The Strait of Hormuz remains the centre of gravity. The conflict has turned a maritime corridor into a negotiating weapon. Iran knows it. The United States knows it. Saudi Aramco has warned that even an immediate reopening would not restore normality for months. The world has already been forced to draw down oil inventories at a frightening pace, and the buffer that once softened energy shocks is being consumed. This is where the war stops being regional. Fuel prices feed inflation. Inflation feeds interest rates. Higher rates weaken growth. Weaker growth punishes emerging markets first. Airlines cancel flights, importers pay more, consumers buy less, and governments discover that subsidies are cheaper in speeches than in budgets.

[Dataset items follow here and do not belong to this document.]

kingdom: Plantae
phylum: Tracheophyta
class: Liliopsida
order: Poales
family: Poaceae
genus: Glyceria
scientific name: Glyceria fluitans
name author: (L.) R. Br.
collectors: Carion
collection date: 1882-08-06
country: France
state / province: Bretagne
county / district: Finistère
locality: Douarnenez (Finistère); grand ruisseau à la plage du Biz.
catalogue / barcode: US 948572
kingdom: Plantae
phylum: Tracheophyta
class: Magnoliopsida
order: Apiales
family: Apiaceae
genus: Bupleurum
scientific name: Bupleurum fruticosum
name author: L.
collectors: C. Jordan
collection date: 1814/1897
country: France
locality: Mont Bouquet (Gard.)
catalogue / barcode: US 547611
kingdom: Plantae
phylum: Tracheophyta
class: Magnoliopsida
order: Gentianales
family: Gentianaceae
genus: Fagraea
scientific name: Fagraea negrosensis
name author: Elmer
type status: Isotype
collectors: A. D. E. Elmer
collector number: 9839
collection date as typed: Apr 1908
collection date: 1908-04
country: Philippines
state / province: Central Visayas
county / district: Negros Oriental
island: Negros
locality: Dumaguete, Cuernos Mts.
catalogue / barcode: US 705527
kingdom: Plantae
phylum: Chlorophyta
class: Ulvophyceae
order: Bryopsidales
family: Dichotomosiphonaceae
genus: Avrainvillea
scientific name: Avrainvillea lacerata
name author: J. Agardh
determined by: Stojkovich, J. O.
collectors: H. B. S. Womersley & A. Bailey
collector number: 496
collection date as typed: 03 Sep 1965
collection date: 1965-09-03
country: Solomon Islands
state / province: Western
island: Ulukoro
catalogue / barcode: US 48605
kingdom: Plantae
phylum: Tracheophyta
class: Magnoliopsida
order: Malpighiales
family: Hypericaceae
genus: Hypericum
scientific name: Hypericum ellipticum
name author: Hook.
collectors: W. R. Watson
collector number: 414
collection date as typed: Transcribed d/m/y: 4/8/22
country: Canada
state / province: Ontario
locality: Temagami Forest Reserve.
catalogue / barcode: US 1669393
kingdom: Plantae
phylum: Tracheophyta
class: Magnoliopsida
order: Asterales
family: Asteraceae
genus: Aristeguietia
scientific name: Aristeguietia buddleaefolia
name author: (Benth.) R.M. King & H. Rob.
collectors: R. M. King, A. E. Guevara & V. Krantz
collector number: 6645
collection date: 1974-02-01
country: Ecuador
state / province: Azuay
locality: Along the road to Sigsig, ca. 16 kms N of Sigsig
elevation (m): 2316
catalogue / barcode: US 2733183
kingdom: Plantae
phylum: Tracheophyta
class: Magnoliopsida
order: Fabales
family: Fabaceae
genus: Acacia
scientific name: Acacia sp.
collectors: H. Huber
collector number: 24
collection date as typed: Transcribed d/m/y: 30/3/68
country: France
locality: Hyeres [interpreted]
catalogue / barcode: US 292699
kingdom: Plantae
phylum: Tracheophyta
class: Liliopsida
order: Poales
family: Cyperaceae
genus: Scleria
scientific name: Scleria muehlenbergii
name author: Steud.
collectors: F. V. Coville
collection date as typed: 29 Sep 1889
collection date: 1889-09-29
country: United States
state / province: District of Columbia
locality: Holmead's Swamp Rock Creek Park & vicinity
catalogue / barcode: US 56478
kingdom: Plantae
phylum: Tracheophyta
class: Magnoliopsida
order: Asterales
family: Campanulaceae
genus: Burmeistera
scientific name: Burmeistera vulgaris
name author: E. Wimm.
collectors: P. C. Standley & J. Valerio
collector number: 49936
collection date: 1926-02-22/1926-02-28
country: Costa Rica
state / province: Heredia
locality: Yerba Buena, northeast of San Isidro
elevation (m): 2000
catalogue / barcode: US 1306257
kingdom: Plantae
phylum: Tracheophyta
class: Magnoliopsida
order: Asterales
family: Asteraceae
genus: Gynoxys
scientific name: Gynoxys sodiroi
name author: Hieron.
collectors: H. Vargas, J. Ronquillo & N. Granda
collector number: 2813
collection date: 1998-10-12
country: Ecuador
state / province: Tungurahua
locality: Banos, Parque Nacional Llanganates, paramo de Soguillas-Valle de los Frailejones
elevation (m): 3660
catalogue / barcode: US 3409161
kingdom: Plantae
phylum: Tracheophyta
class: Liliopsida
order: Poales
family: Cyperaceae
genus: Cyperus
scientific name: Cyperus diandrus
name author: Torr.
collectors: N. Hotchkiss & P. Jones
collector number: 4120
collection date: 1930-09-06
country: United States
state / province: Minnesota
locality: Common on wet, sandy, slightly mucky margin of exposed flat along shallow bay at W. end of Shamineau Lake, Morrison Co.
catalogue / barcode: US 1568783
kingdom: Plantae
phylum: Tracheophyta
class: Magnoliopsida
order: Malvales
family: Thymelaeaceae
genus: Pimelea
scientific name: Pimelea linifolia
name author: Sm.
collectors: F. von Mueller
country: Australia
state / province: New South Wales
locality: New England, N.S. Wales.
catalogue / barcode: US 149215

China is now in the room as well. Trump is preparing to meet Xi Jinping in Beijing, and Iran will be part of that conversation, whether Washington likes it or not. China remains the main buyer of Iranian oil and one of Tehran’s key diplomatic supporters. At the same time, Beijing has an interest in reopening Hormuz, because it needs energy flows, trade routes and the appearance of responsible global influence. It can now present itself as the adult in a room set on fire by others. This is Washington’s strategic humiliation. The United States launched a war to impose leverage. It now needs China, Pakistan, Qatar and the Gulf states to help manage the consequences. It wanted to isolate Iran. Instead, it has made Iran central to energy prices, global shipping, US inflation, Chinese diplomacy and the political survival of a Republican Congress. Tehran is not winning in any conventional sense. Its economy is under severe pressure. Its currency is weak. Its ports are constrained. It is using rail links to China, land routes through neighbours and improvised logistics to survive the blockade. But survival is not defeat. Iran has built its political culture around endurance, and endurance is often enough when the opposing strategy depends on quick submission.
That is why Trump’s rhetoric is increasingly unstable. He says the war is almost over, then threatens heavier strikes. He says the United States has won, then demands a signature. He says Iran is playing games, while his own policy moves from bombing to blockade, from blockade to humanitarian corridor, from corridor to suspension, from suspension to one-page memorandum, and now back to threats. The consequence is a war without a clean exit. Israel wants pressure maintained until Iran’s nuclear, missile and proxy networks are dismantled. Iran wants sanctions lifted, assets unfrozen, compensation discussed, and sovereignty over Hormuz recognised. Trump wants lower petrol prices, a political victory, and an agreement that looks like surrender without requiring another war.
Markets may still hope for a deal. Diplomats may still manufacture language. Pakistan may carry messages. Qatar may host conversations. China may encourage restraint. But the central contradiction remains intact: the United States wants Iran to concede before pressure is lifted; Iran wants pressure lifted before concessions become possible. Until that contradiction is broken, Hormuz remains a weapon, oil remains a tax on the world, and the ceasefire remains less a peace than a pause between miscalculations. The war was sold as leverage. It has become a trap.